Über ein Authentifizierungsverfahren identifiziert sich ein User (oder ein Gerät), um Zugang zu einem System oder Zugriff auf gewünschte Daten zu erhalten. Der User authentisiert sich am Server und der Server authentifiziert nach der Prüfung der „Echtheit“ den User, indem er ihn zu weiteren Handlungen autorisiert.

Die Prüfung der Zugangs- oder Zugriffsberechtigung spielt in allen sensiblen Bereichen eine Rolle, zum Beispiel E-Banking, mobile Bezahlverfahren, Kunden-Accounts, E-Mail-Accounts und mehr.

  • Ein-Faktor-Authentifizierung (SFA = Single-Factor Authentication)
    Heute noch gängige Praxis ist die Authentifizierung über die Passworteingabe vor dem Login. Schnell und einfach, jedoch nicht sehr sicher. Weil Passwörter geknackt, gestohlen oder schlicht vergessen werden können.
  • Zwei-Faktor-Authentifizierung (2FA = Two-Factor Authentication)
    Die Anwendung von zwei Authentifizierungs-Techniken, zum Beispiel Passworteingabe und Biometrie. Oder Passworteingabe und PIN oder Login Code per SMS. Wichtig ist, dass es sich dabei um zwei voneinander unabhängige Faktoren handelt.
  • Multi-Faktor-Authentifizierung (MFA = Multi-Factor Authentication)

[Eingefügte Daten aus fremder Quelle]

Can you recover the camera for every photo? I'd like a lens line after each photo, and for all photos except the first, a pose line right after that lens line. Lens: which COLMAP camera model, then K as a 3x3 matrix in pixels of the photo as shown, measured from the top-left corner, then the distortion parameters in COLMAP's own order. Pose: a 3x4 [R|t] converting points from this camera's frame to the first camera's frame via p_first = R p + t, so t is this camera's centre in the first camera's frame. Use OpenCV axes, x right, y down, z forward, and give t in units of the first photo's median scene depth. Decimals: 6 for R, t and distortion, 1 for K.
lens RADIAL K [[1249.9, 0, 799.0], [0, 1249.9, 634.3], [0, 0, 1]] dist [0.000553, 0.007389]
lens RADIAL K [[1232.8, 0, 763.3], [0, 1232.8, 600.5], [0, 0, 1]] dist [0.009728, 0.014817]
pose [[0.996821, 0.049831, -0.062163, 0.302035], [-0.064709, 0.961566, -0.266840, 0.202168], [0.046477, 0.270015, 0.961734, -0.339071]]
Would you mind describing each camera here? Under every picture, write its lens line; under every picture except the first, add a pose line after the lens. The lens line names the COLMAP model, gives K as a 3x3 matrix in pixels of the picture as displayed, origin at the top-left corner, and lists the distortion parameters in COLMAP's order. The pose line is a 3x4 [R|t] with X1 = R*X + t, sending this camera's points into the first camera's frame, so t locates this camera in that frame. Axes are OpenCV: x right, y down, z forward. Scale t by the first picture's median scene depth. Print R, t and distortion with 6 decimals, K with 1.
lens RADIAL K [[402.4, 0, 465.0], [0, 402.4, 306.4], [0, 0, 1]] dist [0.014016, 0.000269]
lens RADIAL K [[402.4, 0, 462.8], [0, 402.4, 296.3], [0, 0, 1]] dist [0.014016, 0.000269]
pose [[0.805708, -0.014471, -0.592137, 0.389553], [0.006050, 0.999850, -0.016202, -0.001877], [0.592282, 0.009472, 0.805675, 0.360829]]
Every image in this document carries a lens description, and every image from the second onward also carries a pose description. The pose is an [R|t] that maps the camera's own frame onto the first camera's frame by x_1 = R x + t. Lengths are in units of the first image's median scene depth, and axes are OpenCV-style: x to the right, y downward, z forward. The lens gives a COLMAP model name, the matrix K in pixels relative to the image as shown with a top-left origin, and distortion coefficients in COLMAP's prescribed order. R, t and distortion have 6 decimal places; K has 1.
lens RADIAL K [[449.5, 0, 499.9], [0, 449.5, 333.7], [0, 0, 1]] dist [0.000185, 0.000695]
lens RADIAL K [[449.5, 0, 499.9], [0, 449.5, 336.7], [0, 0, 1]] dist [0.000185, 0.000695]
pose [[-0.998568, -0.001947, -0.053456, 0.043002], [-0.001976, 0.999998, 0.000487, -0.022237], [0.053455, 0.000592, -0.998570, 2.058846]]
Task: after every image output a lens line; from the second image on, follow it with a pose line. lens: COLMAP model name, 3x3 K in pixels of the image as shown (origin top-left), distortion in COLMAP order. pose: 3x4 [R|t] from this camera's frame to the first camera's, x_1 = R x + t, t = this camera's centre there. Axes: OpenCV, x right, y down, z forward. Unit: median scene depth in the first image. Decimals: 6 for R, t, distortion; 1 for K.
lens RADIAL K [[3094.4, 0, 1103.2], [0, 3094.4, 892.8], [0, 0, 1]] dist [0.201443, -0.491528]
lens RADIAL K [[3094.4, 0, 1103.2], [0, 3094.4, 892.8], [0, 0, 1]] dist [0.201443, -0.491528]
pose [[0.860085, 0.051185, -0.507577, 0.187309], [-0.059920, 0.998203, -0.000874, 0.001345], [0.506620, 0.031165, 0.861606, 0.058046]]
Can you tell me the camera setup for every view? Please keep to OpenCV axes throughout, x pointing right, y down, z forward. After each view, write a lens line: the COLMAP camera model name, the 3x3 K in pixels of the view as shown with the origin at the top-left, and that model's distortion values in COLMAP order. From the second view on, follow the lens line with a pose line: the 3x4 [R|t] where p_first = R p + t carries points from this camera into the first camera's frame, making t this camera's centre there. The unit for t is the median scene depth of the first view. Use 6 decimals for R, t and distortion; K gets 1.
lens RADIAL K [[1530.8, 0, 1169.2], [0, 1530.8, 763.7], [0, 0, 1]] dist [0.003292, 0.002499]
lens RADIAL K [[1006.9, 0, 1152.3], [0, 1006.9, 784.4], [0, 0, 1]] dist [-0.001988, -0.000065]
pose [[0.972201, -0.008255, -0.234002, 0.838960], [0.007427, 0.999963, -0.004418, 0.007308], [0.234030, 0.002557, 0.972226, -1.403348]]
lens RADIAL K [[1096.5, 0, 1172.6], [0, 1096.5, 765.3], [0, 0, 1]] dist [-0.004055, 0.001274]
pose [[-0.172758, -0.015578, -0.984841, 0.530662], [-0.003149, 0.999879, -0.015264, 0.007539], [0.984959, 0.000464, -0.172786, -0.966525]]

    Die Anwendung von mindesten zwei oder mehr kombinierten Komponenten oder Verfahren. Zum Beispiel Passwort, Security Token und biometrische Verifizierung (Fingerabdruck, Gesichtserkennung, Stimmerkennung etc.). Oder andere Kombinationen mit PIN oder digitalen Zertifikaten.
    Die vom Server bestätigte Identität über das Authentifizierungsverfahren führt zur Autorisierung und damit zum Zugang zu den gewünschten Diensten.